(Text excerpt)

-- begin --

I completely agree with you that high school students don’t have the motivation of college students, but this grading system in no way resembles college. Wait until quarter grades disappear and get replaced. It doesn’t prepare kids for college where they will be told there is no path for grade replacement.
Anonymous
Post 11/14/2023 18:04     Subject: More skills based grading at madison hs

Anonymous wrote:What exactly is wrong with students continuing to work on and be assessed on skills they haven't yet mastered throughout the year, rather than one-test-and-done?

What is wrong with grades reflecting the end of the year accomplishment?



Because here is what the outcome of this system is in practice versus how it is described.

Kid A who fails all year gets an easy assignment at the end of the 4th quarter and gets a C for the course.

Kid B has an A all year long and misses a “key” 4th quarter assignment because they are on a college visit or is ill and they then get a B for the course.

So those with As now beware and stay on top of every assignment or see that A slide to a B.

Anonymous
Post 11/14/2023 17:41     Subject: More skills based grading at madison hs

This is the issue I’m seeing - teachers aren’t grading the practices - they are marking them “not for grading” or just giving the answer key and then an A because the practices don’t count. Then when it comes to assessments they are being graded, but the student does not get to take the assessments home because teachers want to reuse the tests. So not only does the student not get to learn from the practice they also do not get to study what they got wrong on the test to prepare for the next time the “skill” is assessed. It is a hot mess - by the way I am a new poster on this thread.

-- end --

(Material shown)
-- begin --

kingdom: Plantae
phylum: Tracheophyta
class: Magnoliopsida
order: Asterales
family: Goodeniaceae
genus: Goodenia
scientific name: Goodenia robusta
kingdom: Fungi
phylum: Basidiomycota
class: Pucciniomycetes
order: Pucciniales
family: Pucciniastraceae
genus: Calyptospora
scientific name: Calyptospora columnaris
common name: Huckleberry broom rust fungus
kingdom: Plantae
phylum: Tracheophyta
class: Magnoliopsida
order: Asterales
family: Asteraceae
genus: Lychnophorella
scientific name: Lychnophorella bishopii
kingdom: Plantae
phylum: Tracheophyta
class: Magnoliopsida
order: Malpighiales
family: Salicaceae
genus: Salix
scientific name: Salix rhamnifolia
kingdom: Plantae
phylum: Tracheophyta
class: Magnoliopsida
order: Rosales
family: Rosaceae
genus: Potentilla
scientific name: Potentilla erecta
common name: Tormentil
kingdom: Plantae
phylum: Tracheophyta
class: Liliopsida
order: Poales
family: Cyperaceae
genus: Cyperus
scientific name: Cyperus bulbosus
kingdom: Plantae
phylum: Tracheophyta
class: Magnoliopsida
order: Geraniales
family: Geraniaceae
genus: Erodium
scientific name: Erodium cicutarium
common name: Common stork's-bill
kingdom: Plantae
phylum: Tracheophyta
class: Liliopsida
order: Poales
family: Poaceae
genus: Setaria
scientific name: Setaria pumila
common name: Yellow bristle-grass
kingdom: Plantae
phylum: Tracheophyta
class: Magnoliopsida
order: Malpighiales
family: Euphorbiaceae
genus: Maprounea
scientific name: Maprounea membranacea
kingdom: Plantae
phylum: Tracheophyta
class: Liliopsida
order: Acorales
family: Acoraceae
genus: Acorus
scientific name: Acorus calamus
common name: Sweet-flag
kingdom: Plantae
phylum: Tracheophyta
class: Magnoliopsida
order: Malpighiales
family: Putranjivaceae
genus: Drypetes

-- end --

(Challenge)
Retype the passage of the grading discussion starting at "What is wrong" and ending at "it is described.". The items have no connection to the discussion of grading at Madison High School.

(Output for this task)
What is wrong with grades reflecting the end of the year accomplishment?



Because here is what the outcome of this system is in practice versus how it is described.